## Aim of the exercise
In the homebrewing discussion, how much sediment sat in the bottom of the fermenter after two weeks of settling in the last batch?

## Extract to read

○ ○ ○ ○ ○

I guess I'm a bit concerned about the amount of sediment in the bottom of my fermenter as well. The last batch had about 3/4 gallon in the bottom after 2 weeks of settling. Any need to facilitate its removal when pouring into the fermenter? I know some of this was the yeast cake too.
 
It makes it a bit messier to wash yeast, but if you're not worried about that, it's no problem at all (other than that it takes up some volume in the fermenter).
 
From what I can tell people are all over the board on this one. Personally, I use a large paint strainer bag from Lowe's for my hops during the boil and then I rack the cooled wort into my 6 gal glass carboy through a little thing called a Siphontap that also has an aerator on the end. I always transfer to a secondary and get very clear beer. Probably overkill, but it works for me and is a pretty inexpensive setup.

○ ○ ○ ○ ○

Pose landmark coordinates
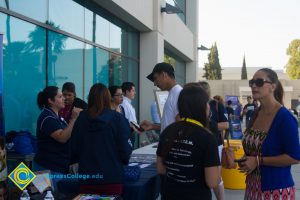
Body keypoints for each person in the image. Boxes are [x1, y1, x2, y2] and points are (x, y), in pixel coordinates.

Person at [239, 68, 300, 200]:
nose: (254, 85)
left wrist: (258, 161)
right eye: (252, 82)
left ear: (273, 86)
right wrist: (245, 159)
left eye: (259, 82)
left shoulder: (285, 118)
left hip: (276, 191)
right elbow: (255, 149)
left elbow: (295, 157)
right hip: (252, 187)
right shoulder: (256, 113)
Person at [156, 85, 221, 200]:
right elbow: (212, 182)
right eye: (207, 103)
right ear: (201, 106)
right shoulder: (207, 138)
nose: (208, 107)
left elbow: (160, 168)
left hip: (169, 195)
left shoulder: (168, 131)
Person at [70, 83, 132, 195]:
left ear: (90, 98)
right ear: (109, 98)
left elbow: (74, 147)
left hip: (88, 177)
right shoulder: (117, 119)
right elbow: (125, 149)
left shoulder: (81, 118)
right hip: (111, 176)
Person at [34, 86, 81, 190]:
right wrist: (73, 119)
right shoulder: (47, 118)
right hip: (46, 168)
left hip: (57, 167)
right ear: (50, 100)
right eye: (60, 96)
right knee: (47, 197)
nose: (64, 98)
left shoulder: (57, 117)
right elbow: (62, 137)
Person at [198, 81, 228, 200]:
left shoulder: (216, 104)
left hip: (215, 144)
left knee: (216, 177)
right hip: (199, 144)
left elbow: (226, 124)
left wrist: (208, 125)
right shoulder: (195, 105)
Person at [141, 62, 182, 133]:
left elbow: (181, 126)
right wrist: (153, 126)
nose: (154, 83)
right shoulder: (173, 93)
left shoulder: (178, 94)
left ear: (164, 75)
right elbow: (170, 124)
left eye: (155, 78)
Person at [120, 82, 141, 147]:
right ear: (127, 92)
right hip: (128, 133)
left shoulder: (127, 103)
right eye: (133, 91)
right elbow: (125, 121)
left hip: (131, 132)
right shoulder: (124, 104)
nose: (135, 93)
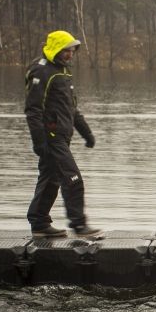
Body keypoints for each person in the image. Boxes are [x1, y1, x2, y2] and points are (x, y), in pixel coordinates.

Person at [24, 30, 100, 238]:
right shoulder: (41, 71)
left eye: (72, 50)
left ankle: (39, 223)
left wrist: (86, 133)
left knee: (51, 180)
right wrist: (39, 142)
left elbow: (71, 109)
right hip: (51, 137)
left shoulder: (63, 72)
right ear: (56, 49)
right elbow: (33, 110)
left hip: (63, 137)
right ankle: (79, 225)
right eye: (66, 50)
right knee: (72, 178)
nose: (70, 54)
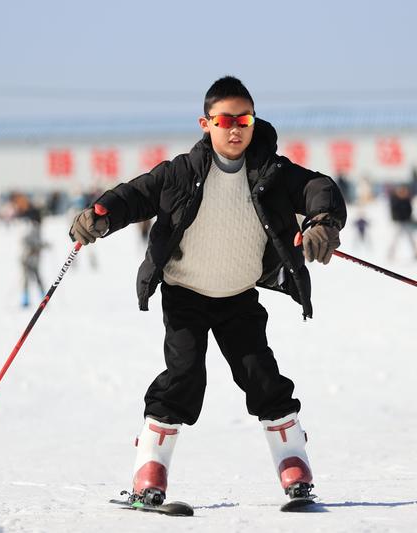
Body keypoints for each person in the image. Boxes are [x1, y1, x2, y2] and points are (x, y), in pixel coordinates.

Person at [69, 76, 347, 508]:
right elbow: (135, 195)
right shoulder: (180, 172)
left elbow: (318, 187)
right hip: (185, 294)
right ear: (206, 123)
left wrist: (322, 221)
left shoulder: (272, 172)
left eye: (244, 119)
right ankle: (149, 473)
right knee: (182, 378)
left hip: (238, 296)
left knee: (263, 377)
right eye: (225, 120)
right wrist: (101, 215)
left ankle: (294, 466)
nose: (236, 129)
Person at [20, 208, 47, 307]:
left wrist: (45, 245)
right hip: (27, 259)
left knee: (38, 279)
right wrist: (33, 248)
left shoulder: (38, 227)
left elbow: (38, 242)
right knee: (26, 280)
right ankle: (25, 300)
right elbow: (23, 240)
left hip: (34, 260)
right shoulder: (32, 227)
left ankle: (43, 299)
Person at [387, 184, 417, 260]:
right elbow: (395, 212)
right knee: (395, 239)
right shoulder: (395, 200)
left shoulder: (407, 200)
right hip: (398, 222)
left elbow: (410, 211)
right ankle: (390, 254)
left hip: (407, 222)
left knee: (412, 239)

○ ○ ○ ○ ○

## Result
About 3/4 gallon.